Required action:
Pick out every line below that contains the string "like" and copy each one in full. Case counts, so uppercase and lowercase letters do not match each other.

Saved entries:
____

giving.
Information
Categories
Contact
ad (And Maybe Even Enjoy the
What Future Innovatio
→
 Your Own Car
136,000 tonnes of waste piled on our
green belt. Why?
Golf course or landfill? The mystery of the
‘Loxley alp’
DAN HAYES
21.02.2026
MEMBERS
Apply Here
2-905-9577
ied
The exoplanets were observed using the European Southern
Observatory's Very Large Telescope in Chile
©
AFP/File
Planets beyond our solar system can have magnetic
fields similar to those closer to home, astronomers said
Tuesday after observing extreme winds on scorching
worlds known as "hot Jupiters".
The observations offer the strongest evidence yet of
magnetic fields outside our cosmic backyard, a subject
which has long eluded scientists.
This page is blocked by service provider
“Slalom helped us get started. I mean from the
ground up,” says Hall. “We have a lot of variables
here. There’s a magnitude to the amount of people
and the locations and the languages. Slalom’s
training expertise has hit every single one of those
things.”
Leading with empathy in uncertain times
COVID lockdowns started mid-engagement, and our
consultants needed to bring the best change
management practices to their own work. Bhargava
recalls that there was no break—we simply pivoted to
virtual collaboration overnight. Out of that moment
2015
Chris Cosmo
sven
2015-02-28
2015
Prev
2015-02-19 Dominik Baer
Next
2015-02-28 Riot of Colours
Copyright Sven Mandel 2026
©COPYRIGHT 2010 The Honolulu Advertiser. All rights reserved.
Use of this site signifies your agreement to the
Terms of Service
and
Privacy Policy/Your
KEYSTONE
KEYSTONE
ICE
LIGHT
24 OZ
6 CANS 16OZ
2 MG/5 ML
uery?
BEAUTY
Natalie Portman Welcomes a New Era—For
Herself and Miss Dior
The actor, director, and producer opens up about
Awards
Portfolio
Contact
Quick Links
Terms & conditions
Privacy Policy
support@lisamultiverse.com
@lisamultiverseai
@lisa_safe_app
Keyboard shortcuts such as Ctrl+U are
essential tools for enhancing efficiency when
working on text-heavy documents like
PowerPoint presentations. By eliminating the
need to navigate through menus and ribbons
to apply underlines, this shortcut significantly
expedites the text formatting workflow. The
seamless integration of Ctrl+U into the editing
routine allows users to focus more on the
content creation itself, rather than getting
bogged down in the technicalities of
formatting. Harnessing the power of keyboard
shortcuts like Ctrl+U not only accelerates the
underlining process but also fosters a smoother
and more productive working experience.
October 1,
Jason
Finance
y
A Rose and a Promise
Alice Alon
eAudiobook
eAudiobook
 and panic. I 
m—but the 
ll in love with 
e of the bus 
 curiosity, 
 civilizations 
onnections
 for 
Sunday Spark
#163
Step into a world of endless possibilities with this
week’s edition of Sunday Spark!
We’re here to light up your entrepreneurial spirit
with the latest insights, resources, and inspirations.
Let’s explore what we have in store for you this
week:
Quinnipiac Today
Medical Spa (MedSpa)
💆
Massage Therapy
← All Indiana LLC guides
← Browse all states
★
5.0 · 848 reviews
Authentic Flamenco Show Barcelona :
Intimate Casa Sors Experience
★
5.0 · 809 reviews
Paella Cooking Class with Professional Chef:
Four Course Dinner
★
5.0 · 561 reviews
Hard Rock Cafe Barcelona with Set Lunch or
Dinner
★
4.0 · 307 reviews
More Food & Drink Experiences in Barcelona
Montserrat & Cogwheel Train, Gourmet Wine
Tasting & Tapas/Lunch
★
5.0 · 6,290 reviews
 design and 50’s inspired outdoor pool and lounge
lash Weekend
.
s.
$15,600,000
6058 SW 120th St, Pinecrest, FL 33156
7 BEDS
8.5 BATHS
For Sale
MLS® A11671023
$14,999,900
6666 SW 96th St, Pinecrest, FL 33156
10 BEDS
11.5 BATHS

____

Solution:
working on text-heavy documents like
shortcuts like Ctrl+U not only accelerates the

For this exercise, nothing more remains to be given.